Note: The evaluation function you’re writing is evaluating state-action pairs; in
later parts of the project, you’ll be evaluating states.
Note: You may find it useful to view the internal contents of various objects for
debugging. You can do this by printing the objects’ string representations. For
example, you can print newGhostStates with print(str(newGhostStates)) .

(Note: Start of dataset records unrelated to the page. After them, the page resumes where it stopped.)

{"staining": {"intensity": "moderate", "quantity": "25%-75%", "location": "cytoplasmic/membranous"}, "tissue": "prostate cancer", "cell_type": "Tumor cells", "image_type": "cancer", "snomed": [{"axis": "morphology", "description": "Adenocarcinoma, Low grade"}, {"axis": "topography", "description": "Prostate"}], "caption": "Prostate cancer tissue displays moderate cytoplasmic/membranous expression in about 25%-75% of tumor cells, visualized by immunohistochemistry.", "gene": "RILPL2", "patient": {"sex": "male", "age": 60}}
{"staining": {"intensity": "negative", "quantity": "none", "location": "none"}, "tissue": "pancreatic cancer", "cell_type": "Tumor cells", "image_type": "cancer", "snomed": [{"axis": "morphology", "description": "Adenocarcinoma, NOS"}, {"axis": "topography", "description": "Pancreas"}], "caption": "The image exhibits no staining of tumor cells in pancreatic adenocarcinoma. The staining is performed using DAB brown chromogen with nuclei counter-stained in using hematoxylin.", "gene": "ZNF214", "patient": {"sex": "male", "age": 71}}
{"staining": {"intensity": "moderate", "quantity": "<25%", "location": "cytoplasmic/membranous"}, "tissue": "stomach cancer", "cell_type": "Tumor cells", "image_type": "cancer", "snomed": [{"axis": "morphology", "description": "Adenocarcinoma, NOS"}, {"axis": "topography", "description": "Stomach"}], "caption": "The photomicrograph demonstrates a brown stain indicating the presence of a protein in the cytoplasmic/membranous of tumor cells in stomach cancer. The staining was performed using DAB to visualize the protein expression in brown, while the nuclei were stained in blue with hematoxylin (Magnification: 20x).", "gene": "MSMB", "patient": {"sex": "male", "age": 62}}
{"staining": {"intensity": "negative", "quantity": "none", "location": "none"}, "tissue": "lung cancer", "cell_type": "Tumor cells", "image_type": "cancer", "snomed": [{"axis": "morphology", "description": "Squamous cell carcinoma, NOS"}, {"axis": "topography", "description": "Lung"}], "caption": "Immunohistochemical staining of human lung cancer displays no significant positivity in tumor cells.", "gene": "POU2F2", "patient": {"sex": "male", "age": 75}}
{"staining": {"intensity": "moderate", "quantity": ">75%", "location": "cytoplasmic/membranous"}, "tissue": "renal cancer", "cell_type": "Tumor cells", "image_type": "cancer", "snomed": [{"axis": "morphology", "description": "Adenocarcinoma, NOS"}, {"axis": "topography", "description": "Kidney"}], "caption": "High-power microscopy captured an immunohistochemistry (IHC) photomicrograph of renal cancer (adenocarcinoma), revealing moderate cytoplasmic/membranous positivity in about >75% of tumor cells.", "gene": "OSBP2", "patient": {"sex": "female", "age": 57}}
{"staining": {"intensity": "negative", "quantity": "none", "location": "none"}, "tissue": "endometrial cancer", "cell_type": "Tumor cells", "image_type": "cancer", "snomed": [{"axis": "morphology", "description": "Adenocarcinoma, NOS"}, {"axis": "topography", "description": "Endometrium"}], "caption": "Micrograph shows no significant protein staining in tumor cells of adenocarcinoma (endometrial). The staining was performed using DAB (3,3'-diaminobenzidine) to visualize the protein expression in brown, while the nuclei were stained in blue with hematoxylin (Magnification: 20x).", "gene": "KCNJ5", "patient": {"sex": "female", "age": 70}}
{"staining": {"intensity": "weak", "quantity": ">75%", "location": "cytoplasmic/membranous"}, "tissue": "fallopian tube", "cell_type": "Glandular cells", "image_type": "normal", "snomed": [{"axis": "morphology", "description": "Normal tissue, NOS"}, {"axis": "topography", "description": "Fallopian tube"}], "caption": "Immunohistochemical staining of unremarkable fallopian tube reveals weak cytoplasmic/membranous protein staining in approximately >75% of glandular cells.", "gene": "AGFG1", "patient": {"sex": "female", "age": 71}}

Options: Default ghosts are random; you can also play for fun with slightly
smarter directional ghosts using -g DirectionalGhost . If the randomness is
preventing you from telling whether your agent is improving, you can use -f to
run with a fixed random seed (same random choices every game). You can also
play multiple games in a row with -n . Turn off graphics with -q to run lots of
games quickly.
Grading: We will run your agent on the openClassic layout 10 times. You will
receive 0 points if your agent times out, or never wins. You will receive 1 point
if your agent wins at least 5 times, or 2 points if your agent wins all 10 games.
You will receive an addition 1 point if your agent’s average score is greater than
500, or 2 points if it is greater than 1000. You can try your agent out under
these conditions with
python autograder.py -q q1
To run it without graphics, use:
python autograder.py -q q1 –no-graphics
Don’t spend too much time on this question, though, as the meat of the project
lies ahead.
Question 2 (5 points): Minimax
Now you will write an adversarial search agent in the provided MinimaxAgent
class stub in multiAgents.py . Your minimax agent should work with any
number of ghosts, so you’ll have to write an algorithm that is slightly more
general than what you’ve previously seen in lecture. In particular, your minimax
tree will have multiple min layers (one for each ghost) for every max layer.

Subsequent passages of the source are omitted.